Records from a data source:
________
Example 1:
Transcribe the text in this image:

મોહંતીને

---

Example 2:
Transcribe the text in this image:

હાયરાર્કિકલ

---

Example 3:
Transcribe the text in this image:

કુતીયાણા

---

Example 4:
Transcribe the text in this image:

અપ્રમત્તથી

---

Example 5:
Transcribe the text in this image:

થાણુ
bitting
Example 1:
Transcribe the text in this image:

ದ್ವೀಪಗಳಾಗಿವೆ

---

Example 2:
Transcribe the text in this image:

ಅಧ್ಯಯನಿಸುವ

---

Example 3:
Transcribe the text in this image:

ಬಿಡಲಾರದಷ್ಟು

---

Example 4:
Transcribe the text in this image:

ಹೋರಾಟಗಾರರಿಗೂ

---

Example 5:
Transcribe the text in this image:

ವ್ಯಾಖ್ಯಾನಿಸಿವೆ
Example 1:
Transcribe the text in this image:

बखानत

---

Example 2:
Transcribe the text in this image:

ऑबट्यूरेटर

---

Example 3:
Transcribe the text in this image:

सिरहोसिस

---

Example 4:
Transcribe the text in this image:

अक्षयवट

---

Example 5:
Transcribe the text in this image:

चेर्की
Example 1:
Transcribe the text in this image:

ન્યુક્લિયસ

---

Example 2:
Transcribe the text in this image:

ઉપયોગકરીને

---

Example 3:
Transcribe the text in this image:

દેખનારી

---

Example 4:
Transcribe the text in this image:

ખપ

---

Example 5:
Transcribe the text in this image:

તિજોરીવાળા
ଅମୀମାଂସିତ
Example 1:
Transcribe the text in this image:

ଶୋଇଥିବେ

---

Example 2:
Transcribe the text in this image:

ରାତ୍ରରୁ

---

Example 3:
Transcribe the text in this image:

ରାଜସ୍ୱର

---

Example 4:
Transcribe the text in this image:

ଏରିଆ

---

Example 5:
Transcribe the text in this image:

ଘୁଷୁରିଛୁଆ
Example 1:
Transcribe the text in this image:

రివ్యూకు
________
INSTRUCTIONS FOR THE TASK =>
An exact restatement of all the entries above is needed.

RESULT OF THIS EXERCISE =>
Example 1:
Transcribe the text in this image:

મોહંતીને

---

Example 2:
Transcribe the text in this image:

હાયરાર્કિકલ

---

Example 3:
Transcribe the text in this image:

કુતીયાણા

---

Example 4:
Transcribe the text in this image:

અપ્રમત્તથી

---

Example 5:
Transcribe the text in this image:

થાણુ
bitting
Example 1:
Transcribe the text in this image:

ದ್ವೀಪಗಳಾಗಿವೆ

---

Example 2:
Transcribe the text in this image:

ಅಧ್ಯಯನಿಸುವ

---

Example 3:
Transcribe the text in this image:

ಬಿಡಲಾರದಷ್ಟು

---

Example 4:
Transcribe the text in this image:

ಹೋರಾಟಗಾರರಿಗೂ

---

Example 5:
Transcribe the text in this image:

ವ್ಯಾಖ್ಯಾನಿಸಿವೆ
Example 1:
Transcribe the text in this image:

बखानत

---

Example 2:
Transcribe the text in this image:

ऑबट्यूरेटर

---

Example 3:
Transcribe the text in this image:

सिरहोसिस

---

Example 4:
Transcribe the text in this image:

अक्षयवट

---

Example 5:
Transcribe the text in this image:

चेर्की
Example 1:
Transcribe the text in this image:

ન્યુક્લિયસ

---

Example 2:
Transcribe the text in this image:

ઉપયોગકરીને

---

Example 3:
Transcribe the text in this image:

દેખનારી

---

Example 4:
Transcribe the text in this image:

ખપ

---

Example 5:
Transcribe the text in this image:

તિજોરીવાળા
ଅମୀମାଂସିତ
Example 1:
Transcribe the text in this image:

ଶୋଇଥିବେ

---

Example 2:
Transcribe the text in this image:

ରାତ୍ରରୁ

---

Example 3:
Transcribe the text in this image:

ରାଜସ୍ୱର

---

Example 4:
Transcribe the text in this image:

ଏରିଆ

---

Example 5:
Transcribe the text in this image:

ଘୁଷୁରିଛୁଆ
Example 1:
Transcribe the text in this image:

రివ్యూకు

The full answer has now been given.